Action item: The expected output is exactly the lines below, starting at the line with "nose: (132, 141)" and ending at the line with "right shoulder: (26, 237)", both included; no other line belongs in it.
*** Listed entries ***
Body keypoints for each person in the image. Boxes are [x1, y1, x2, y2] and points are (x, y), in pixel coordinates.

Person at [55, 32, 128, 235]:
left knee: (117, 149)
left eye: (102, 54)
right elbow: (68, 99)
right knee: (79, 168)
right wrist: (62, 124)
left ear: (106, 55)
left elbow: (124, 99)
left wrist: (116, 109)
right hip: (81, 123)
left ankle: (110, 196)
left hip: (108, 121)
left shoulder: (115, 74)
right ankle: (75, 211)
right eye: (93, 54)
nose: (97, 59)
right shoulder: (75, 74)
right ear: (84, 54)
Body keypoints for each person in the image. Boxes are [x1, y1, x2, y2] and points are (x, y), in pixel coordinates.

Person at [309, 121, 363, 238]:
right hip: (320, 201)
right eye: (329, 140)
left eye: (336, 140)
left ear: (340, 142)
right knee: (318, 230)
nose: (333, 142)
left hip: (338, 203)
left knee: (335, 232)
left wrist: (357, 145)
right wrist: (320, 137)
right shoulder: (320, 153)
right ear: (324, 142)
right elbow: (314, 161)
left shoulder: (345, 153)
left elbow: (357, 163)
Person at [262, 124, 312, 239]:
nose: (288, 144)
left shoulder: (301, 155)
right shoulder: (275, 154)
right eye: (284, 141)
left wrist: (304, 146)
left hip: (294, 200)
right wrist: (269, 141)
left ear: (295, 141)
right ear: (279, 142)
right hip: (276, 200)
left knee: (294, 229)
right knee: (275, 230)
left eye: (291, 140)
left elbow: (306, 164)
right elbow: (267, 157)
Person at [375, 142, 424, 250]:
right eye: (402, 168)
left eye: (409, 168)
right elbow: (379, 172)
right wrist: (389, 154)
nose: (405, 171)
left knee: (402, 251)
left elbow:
***
*** Listed entries ***
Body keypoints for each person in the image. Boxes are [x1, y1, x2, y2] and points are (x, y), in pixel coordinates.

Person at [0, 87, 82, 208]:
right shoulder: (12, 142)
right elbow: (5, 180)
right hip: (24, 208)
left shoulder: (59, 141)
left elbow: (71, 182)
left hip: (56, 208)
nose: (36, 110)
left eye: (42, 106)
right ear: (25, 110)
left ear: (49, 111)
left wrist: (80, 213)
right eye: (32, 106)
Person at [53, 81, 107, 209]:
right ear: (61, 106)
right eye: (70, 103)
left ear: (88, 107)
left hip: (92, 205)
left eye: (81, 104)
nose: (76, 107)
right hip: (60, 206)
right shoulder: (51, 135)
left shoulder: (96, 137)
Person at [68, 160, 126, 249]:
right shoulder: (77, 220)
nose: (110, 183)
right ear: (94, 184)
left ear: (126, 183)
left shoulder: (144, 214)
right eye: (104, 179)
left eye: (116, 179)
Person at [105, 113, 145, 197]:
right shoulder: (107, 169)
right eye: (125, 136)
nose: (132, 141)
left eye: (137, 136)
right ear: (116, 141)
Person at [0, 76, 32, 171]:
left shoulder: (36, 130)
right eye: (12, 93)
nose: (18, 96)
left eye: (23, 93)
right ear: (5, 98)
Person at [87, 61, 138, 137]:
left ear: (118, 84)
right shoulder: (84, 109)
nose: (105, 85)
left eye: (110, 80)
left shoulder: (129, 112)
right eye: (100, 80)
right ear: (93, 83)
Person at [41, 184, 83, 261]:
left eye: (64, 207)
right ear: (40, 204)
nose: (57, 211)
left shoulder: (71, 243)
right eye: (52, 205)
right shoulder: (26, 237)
***
Task result:
nose: (132, 141)
left eye: (137, 136)
right ear: (116, 141)
Person at [0, 76, 32, 171]:
left shoulder: (36, 130)
right eye: (12, 93)
nose: (18, 96)
left eye: (23, 93)
right ear: (5, 98)
Person at [87, 61, 138, 137]:
left ear: (118, 84)
right shoulder: (84, 109)
nose: (105, 85)
left eye: (110, 80)
left shoulder: (129, 112)
right eye: (100, 80)
right ear: (93, 83)
Person at [41, 184, 83, 261]:
left eye: (64, 207)
right ear: (40, 204)
nose: (57, 211)
left shoulder: (71, 243)
right eye: (52, 205)
right shoulder: (26, 237)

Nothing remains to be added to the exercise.